POPULATION sex ratios have increased between 1991 and 2001 in practically all districts of Tamil Nadu. The only exceptions are Dharmapuri, where it has declined from an already low figure of 942 to 938, and Thoothukudi, where it has declined marginally from a high of 1,051 to 1,049 - still the highest in the State. As many as 17 out of 30 districts report a sex ratio in excess of the State average of 986. The southern districts - with the significant exceptions of Madurai and Theni - report sex ratios in excess of 1,000, while Chennai and its neighbouring districts of Tiruvallur and Kancheepuram as well as Coimbatore report somewhat lower sex ratios, reflecting in considerable part male in-migration from other districts for employment in industry. But there are at least two districts where sex ratios are considerably lower than the State average - Dharmapuri (938) and Salem (929) - for reasons other than sex selective migration. This becomes immediately evident if we look at child sex ratios(CSRs). While the Census Paper for Tamil Nadu does not give the district-wise CSRs for 2001, it gives the break-up of the population aged 0-6 years by sex, thus enabling one to work out the CSRs. Data on CSRs for 1991 for the 21 districts existing then have been worked out from the 1991 Census papers.
The CSR for Tamil Nadu declined from 948 in 1991 to 939 in 2001. Several districts have also shown declines. While in 1991, 12 out of the then existing 21 districts had a CSR greater than 960, in 2001 only nine out of the current 30 districts have a CSR exceeding 960. Seven districts have a CSR below 930 in 2001: Salem (826), Dharmapuri (878), Theni (893), Namakkal (896), Karur (923), Madurai (927) and Dindigul (929). These are also the districts where there is considerable evidence from the field of widespread practice of female infanticide (Frontline, July 11, 1997 and October 9, 1998). Besides these districts where the CSR is low, the district of Vellore has shown a sharp decline in CSR from 962 to 937. It is a fact that female infanticide is widespread in the Tirupathur division of this district as well as in some blocks of neighbouring Tiruvannamalai district.
The decline in CSRs is more widespread than it may appear at first sight. If one takes a look at the 1991 CSRs of the districts of Chengai (now, Tiruvallur and Kancheepuram), Viluppuram (now, Viluppuram and Cuddalore) and Tiruchirapalli (now, Karur, Perambalur, Ariyalur and Tiruchirapalli), and the CSRs in 2001 of the new districts carved out of them, this becomes evident.
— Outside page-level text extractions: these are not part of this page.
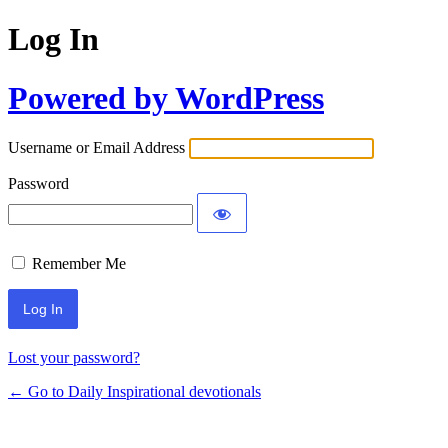
Log In
Powered by WordPress
Username or Email Address
Password
Remember Me
Lost your password?
← Go to Daily Inspirational devotionals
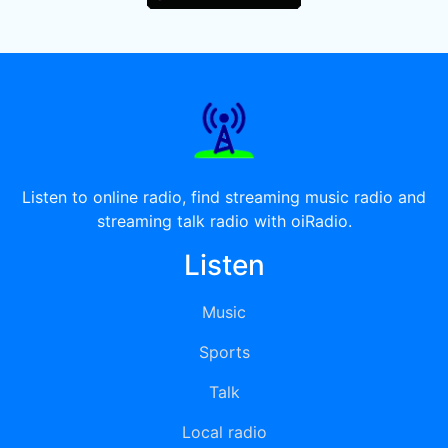
Listen to online radio, find streaming music radio and
streaming talk radio with oiRadio.
Listen
Music
Sports
Talk
Local radio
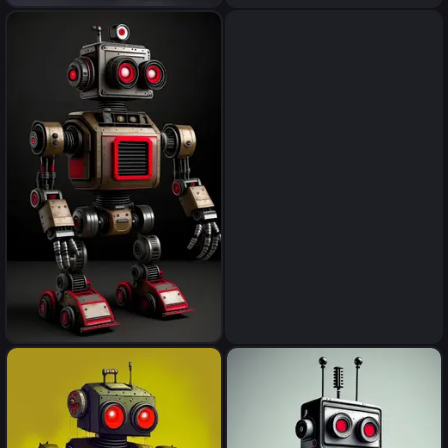
robot
robot
robot
robot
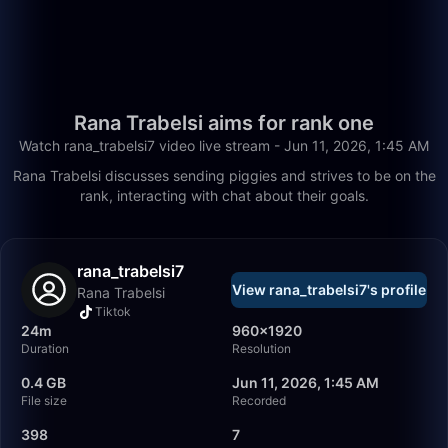
Rana Trabelsi aims for rank one
Watch rana_trabelsi7 video live stream - Jun 11, 2026, 1:45 AM
Rana Trabelsi discusses sending piggies and strives to be on the
rank, interacting with chat about their goals.
rana_trabelsi7
View rana_trabelsi7's profile
Rana Trabelsi
Tiktok
24m
960×1920
Duration
Resolution
0.4 GB
Jun 11, 2026, 1:45 AM
File size
Recorded
398
7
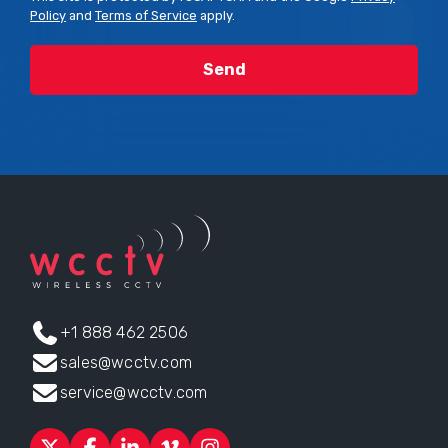
Policy
and
Terms of Service
apply.
+1 888 462 2506
sales@wcctv.com
service@wcctv.com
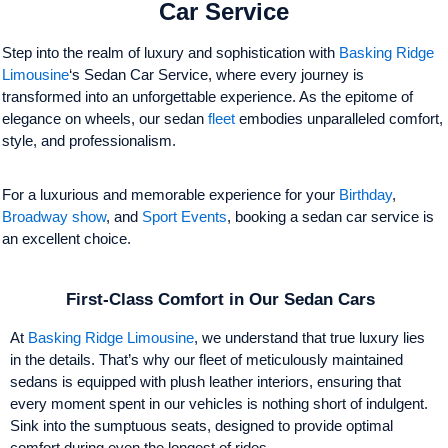
Car Service
Step into the realm of luxury and sophistication with
Basking Ridge
Limousine
‘s Sedan Car Service, where every journey is
transformed into an unforgettable experience. As the epitome of
elegance on wheels, our sedan
fleet
embodies unparalleled comfort,
style, and professionalism.
For a luxurious and memorable experience for your
Birthday
,
Broadway show
, and
Sport Events
, booking a sedan car service is
an excellent choice.
First-Class Comfort in Our Sedan Cars
At
Basking Ridge Limousine
, we understand that true luxury lies
in the details. That’s why our fleet of meticulously maintained
sedans is equipped with plush leather interiors, ensuring that
every moment spent in our vehicles is nothing short of indulgent.
Sink into the sumptuous seats, designed to provide optimal
comfort during even the longest of rides.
In all the cases, the CSR of each one of the newly constituted districts in 2001 is lower than that in 1991 of the district out of which it was carved.
Perhaps the most worrying message of the 2001 Census for Tamil Nadu is that unless efforts on a mass scale are urgently taken to address the issues of patriarchy, son preference and the neglect or worse in relation to the female foetus, infant and child, the decline in birth rates which are often celebrated unthinkingly by policymakers may well have been bought at the cost of grave gender inequality, with its own devastating long-run consequences. Universalisation of the small family norm without a concomitant attack on son preference, and in the context of a largely commercialised medical profession for whom ethical concerns are not high on the agenda, and an overall permissive atmosphere where State or community intervention is generally frowned upon, can be disastrous for the gender balance of a population.
Venkatesh Athreya is Professor and Head of the Department of Economics, Bharathidasan University, Tiruchirapalli.